The PCE price index rose 6.3% for the year ended July, down from a year ago It hit a 40-year high of 6.8% in JuneAccording to data from the Bureau of Economic Analysis. On a monthly basis, the PCE price index fell 0.1%.
After excluding the more volatile food and energy prices, the core PCE index rose 4.6% from a year ago, the lowest annual increase since October 2021.
“What we saw today was a pullback from the surprise spike in July, with inflation now back to where it was in May,” said Scott Brave, lead consumer spending economist at Morning Consult. This is still more than 6%. It’s still too high for the Fed, for sure.”

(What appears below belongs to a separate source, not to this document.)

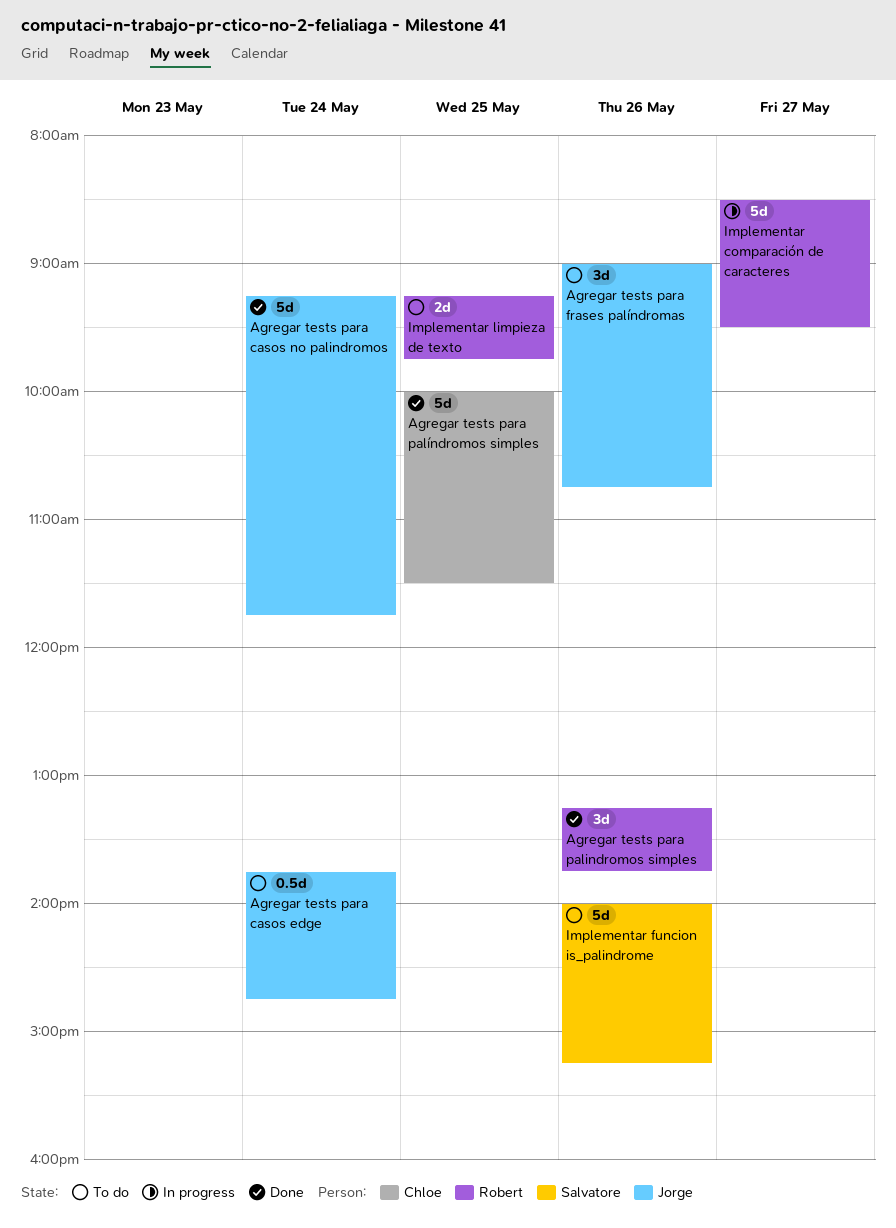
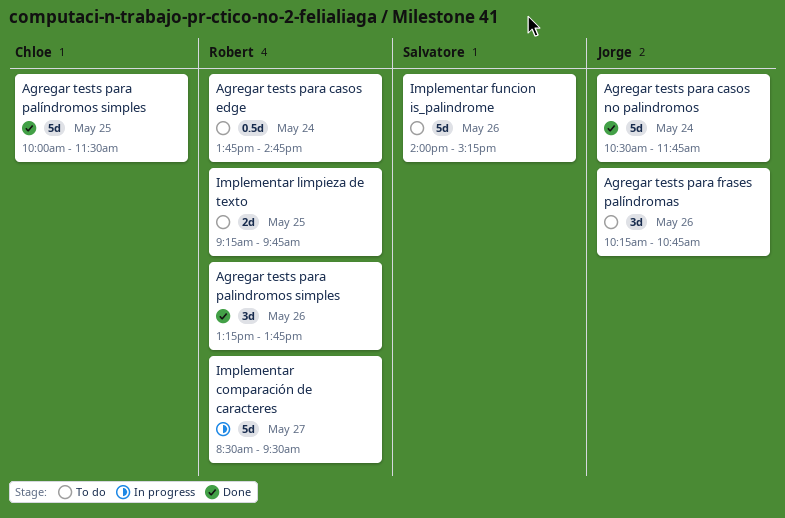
Agregar tests para casos edge, owner: Jorge -> Robert
Agregar tests para casos no palindromos, begins: 09:15 -> 10:30
Agregar tests para frases palíndromas, begins: 09:00 -> 10:15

And on Friday, during a brief speech at the Federal Reserve’s annual Jackson Hole symposium in Wyoming, President Jerome Powell said the same thing.

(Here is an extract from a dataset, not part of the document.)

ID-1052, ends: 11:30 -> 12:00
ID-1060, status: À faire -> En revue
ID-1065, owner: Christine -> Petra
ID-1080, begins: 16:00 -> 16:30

“While the lower inflation readings for July are welcome, the improvement in one month is much less than what the committee will need to see before we can be confident of lower inflation,” Powell said. “We are purposefully moving our policy position to a level that is restrictive enough to bring inflation back to 2%.”
It was largely expected calming PCE like Consumer Price Index for the month of July, another important inflation measure, also showed a slowdown in price increases. Most Important Shift: Energy Prices It dropped dramatically last month.
The latest BEA data reflects this decline. In June, energy prices were up 43.4% from the same period last year. Last month, that annual increase was 34.4%.
Lower gas prices helped boost consumer confidence, according to him On new data released Friday by the University of Michigan; However, optimism about the macro economy remained at historic lows.
While American consumers received a welcome reprieve at the pump in July, inflation remains uncomfortable — especially for low- and middle-income Americans, Brave said.
“The pressure is increasing over time here on family budgets,” he said. Real incomes, and inflation-adjusted incomes, are still not actually rising strongly. This presents pressure and forces difficult decisions to be made.”
The personal savings rate as a percentage of disposable income remained at 5% – its lowest position in more than 13 years.
Real personal disposable income rose 0.3% from June, but remained down 3.7% year over year, according to BEA data. Consumer spending also rose slightly, rising 0.2% in the month, adjusted for inflation.
While much of the current influx of spending has been in services — people are now able to vacation and dine out in restaurants after being restricted during the pandemic — some July dollars have gone into permanent good categories like cars, furnishings and entertainment equipment.
Wells Fargo economists Tim Quinlan and Shannon Serry wrote in a note published Friday that strength in this type of spending is likely to decline in the coming months.
“We are still not looking at spending on durable goods to drive consumption forward,” they wrote. “The cost of financing these expensive items is set to rise as the Fed rates rise.”